Simulating Task-Oriented Dialogues with State Transition Graphs and Large Language Models
This work addresses the challenge of quickly developing domain-specific TOD systems without crowdsourcing, offering a practical solution for researchers and developers in dialogue systems.
The paper tackles the problem of developing end-to-end Task-Oriented Dialogue (TOD) systems for complex tasks like intent classification and slot filling by introducing SynTOD, a synthetic data generation approach that uses state transition graphs and large language models to create structured conversations without real-world data, resulting in significant improvements in intent classification, slot filling, and response relevance compared to naive methods.

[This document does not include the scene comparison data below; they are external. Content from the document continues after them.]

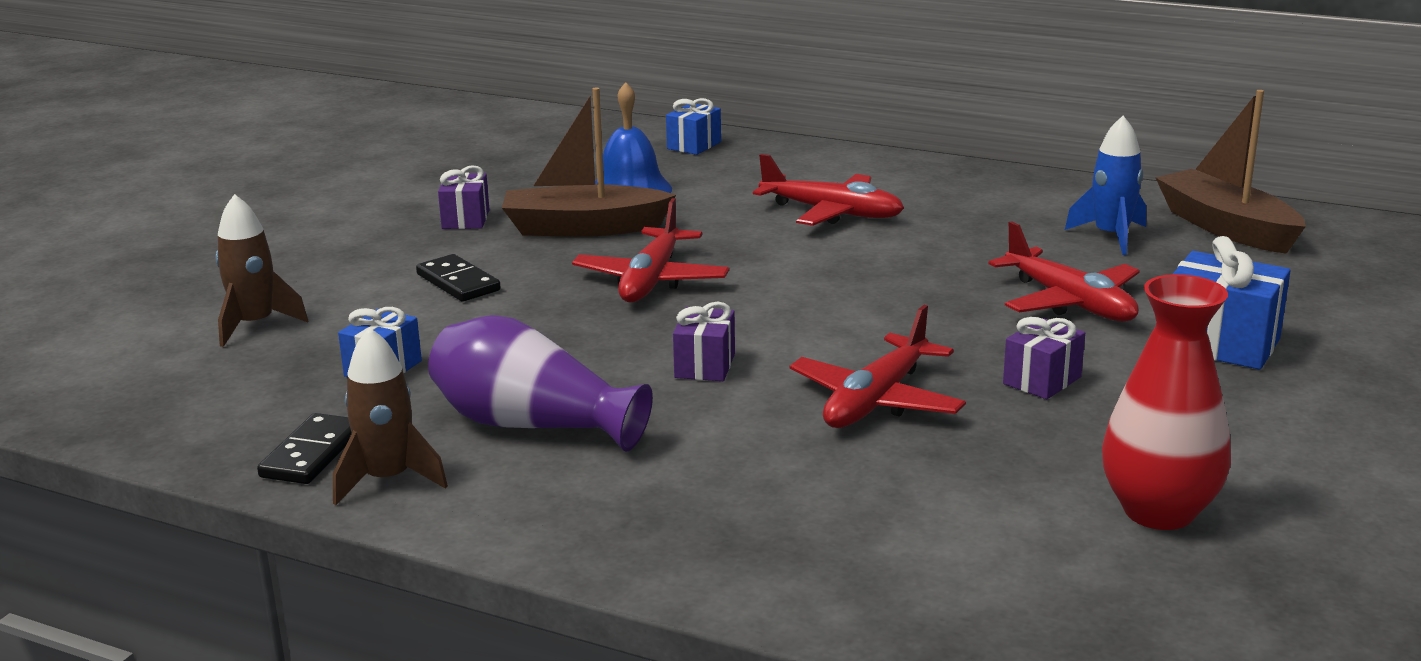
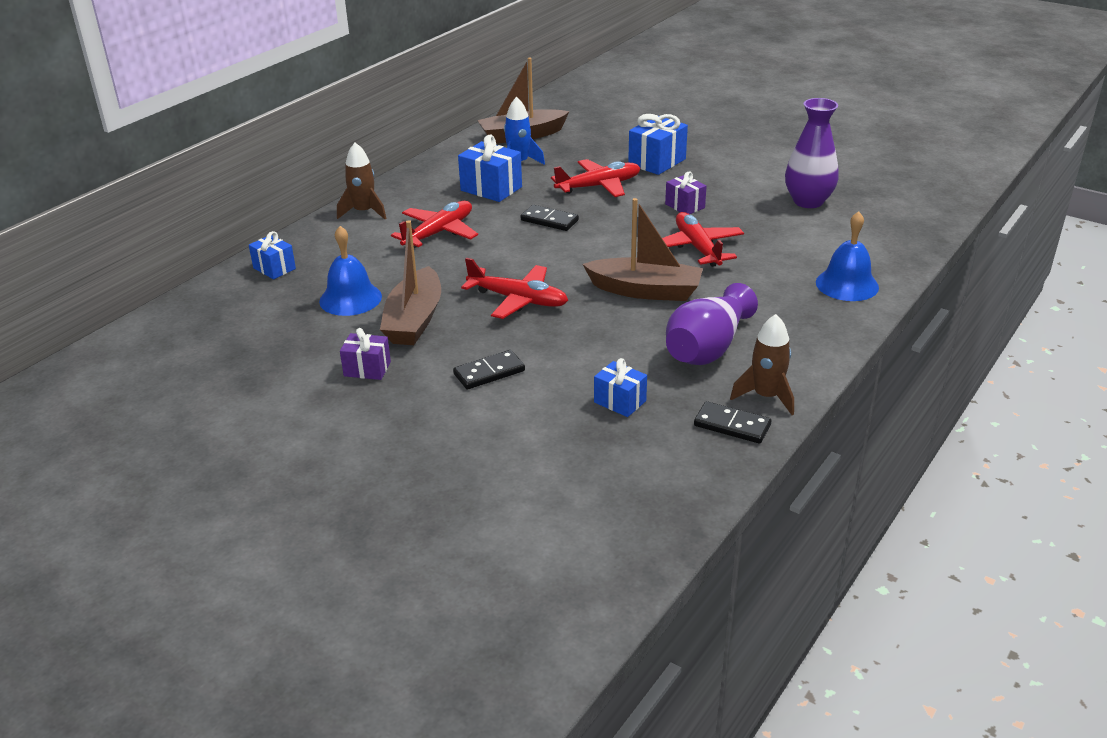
camera: 80 degrees left, 10 degrees up
(255, 325) = (530, 461): brown rocket -> brown rocket (364, 212)
(705, 366) = (645, 291): purple gift -> brown boat
(790, 559) = (847, 284): none -> blue bell
(876, 400) = (697, 248): red plane -> red plane turned 150 degrees counterclockwise
(913, 277) = (549, 220): none -> black domino
(999, 228) = (491, 189): none -> blue gift
(1158, 511) = (808, 201): red vase -> purple vase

This paper explores SynTOD, a new synthetic data generation approach for developing end-to-end Task-Oriented Dialogue (TOD) Systems capable of handling complex tasks such as intent classification, slot filling, conversational question-answering, and retrieval-augmented response generation, without relying on crowdsourcing or real-world data. SynTOD utilizes a state transition graph to define the desired behavior of a TOD system and generates diverse, structured conversations through random walks and response simulation using large language models (LLMs). In our experiments, using graph-guided response simulations leads to significant improvements in intent classification, slot filling and response relevance compared to naive single-prompt simulated conversations. We also investigate the end-to-end TOD effectiveness of different base and instruction-tuned LLMs, with and without the constructed synthetic conversations. Finally, we explore how various LLMs can evaluate responses in a TOD system and how well they are correlated with human judgments. Our findings pave the path towards quick development and evaluation of domain-specific TOD systems. We release our datasets, models, and code for research purposes.